**Work required**
From the first record below to the last, retype each one exactly.

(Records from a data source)
■ ■ ■ ■ ■

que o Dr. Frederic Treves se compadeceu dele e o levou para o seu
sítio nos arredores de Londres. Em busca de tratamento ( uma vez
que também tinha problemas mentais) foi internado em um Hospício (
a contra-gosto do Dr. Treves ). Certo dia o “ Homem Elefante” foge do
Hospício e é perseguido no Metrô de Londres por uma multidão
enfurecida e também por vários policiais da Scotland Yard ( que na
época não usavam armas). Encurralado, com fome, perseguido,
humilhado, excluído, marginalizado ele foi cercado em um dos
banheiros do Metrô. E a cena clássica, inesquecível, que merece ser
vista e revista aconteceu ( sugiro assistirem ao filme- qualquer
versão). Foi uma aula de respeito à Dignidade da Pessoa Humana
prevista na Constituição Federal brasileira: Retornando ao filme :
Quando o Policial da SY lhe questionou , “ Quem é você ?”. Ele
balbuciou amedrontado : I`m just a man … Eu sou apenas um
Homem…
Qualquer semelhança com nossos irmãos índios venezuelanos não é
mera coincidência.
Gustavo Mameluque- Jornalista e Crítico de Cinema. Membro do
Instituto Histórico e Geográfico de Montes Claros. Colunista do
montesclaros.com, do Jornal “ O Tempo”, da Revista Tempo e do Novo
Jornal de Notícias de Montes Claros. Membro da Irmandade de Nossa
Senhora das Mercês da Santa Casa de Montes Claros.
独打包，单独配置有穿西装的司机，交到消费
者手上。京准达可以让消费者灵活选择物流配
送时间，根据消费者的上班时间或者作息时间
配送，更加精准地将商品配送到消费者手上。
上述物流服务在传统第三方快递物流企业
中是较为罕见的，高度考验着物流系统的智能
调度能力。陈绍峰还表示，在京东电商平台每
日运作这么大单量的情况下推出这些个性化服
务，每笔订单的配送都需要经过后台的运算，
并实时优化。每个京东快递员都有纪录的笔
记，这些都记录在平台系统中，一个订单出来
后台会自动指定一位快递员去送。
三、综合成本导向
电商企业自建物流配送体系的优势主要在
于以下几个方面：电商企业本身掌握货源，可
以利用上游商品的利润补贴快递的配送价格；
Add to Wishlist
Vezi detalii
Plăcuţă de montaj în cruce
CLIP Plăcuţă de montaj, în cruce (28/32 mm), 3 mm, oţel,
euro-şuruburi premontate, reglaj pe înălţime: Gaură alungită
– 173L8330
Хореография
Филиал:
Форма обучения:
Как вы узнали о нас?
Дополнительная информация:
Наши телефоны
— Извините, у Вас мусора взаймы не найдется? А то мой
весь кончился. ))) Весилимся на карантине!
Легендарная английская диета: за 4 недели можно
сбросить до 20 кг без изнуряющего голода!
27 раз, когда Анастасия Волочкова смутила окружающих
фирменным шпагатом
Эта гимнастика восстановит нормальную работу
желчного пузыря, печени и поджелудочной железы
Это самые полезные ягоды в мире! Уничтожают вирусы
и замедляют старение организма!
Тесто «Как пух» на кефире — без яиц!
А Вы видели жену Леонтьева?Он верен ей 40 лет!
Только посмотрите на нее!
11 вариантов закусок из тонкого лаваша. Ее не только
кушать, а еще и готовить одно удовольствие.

■ ■ ■ ■ ■

**Answer to this problem**
que o Dr. Frederic Treves se compadeceu dele e o levou para o seu
sítio nos arredores de Londres. Em busca de tratamento ( uma vez
que também tinha problemas mentais) foi internado em um Hospício (
a contra-gosto do Dr. Treves ). Certo dia o “ Homem Elefante” foge do
Hospício e é perseguido no Metrô de Londres por uma multidão
enfurecida e também por vários policiais da Scotland Yard ( que na
época não usavam armas). Encurralado, com fome, perseguido,
humilhado, excluído, marginalizado ele foi cercado em um dos
banheiros do Metrô. E a cena clássica, inesquecível, que merece ser
vista e revista aconteceu ( sugiro assistirem ao filme- qualquer
versão). Foi uma aula de respeito à Dignidade da Pessoa Humana
prevista na Constituição Federal brasileira: Retornando ao filme :
Quando o Policial da SY lhe questionou , “ Quem é você ?”. Ele
balbuciou amedrontado : I`m just a man … Eu sou apenas um
Homem…
Qualquer semelhança com nossos irmãos índios venezuelanos não é
mera coincidência.
Gustavo Mameluque- Jornalista e Crítico de Cinema. Membro do
Instituto Histórico e Geográfico de Montes Claros. Colunista do
montesclaros.com, do Jornal “ O Tempo”, da Revista Tempo e do Novo
Jornal de Notícias de Montes Claros. Membro da Irmandade de Nossa
Senhora das Mercês da Santa Casa de Montes Claros.
独打包，单独配置有穿西装的司机，交到消费
者手上。京准达可以让消费者灵活选择物流配
送时间，根据消费者的上班时间或者作息时间
配送，更加精准地将商品配送到消费者手上。
上述物流服务在传统第三方快递物流企业
中是较为罕见的，高度考验着物流系统的智能
调度能力。陈绍峰还表示，在京东电商平台每
日运作这么大单量的情况下推出这些个性化服
务，每笔订单的配送都需要经过后台的运算，
并实时优化。每个京东快递员都有纪录的笔
记，这些都记录在平台系统中，一个订单出来
后台会自动指定一位快递员去送。
三、综合成本导向
电商企业自建物流配送体系的优势主要在
于以下几个方面：电商企业本身掌握货源，可
以利用上游商品的利润补贴快递的配送价格；
Add to Wishlist
Vezi detalii
Plăcuţă de montaj în cruce
CLIP Plăcuţă de montaj, în cruce (28/32 mm), 3 mm, oţel,
euro-şuruburi premontate, reglaj pe înălţime: Gaură alungită
– 173L8330
Хореография
Филиал:
Форма обучения:
Как вы узнали о нас?
Дополнительная информация:
Наши телефоны
— Извините, у Вас мусора взаймы не найдется? А то мой
весь кончился. ))) Весилимся на карантине!
Легендарная английская диета: за 4 недели можно
сбросить до 20 кг без изнуряющего голода!
27 раз, когда Анастасия Волочкова смутила окружающих
фирменным шпагатом
Эта гимнастика восстановит нормальную работу
желчного пузыря, печени и поджелудочной железы
Это самые полезные ягоды в мире! Уничтожают вирусы
и замедляют старение организма!
Тесто «Как пух» на кефире — без яиц!
А Вы видели жену Леонтьева?Он верен ей 40 лет!
Только посмотрите на нее!
11 вариантов закусок из тонкого лаваша. Ее не только
кушать, а еще и готовить одно удовольствие.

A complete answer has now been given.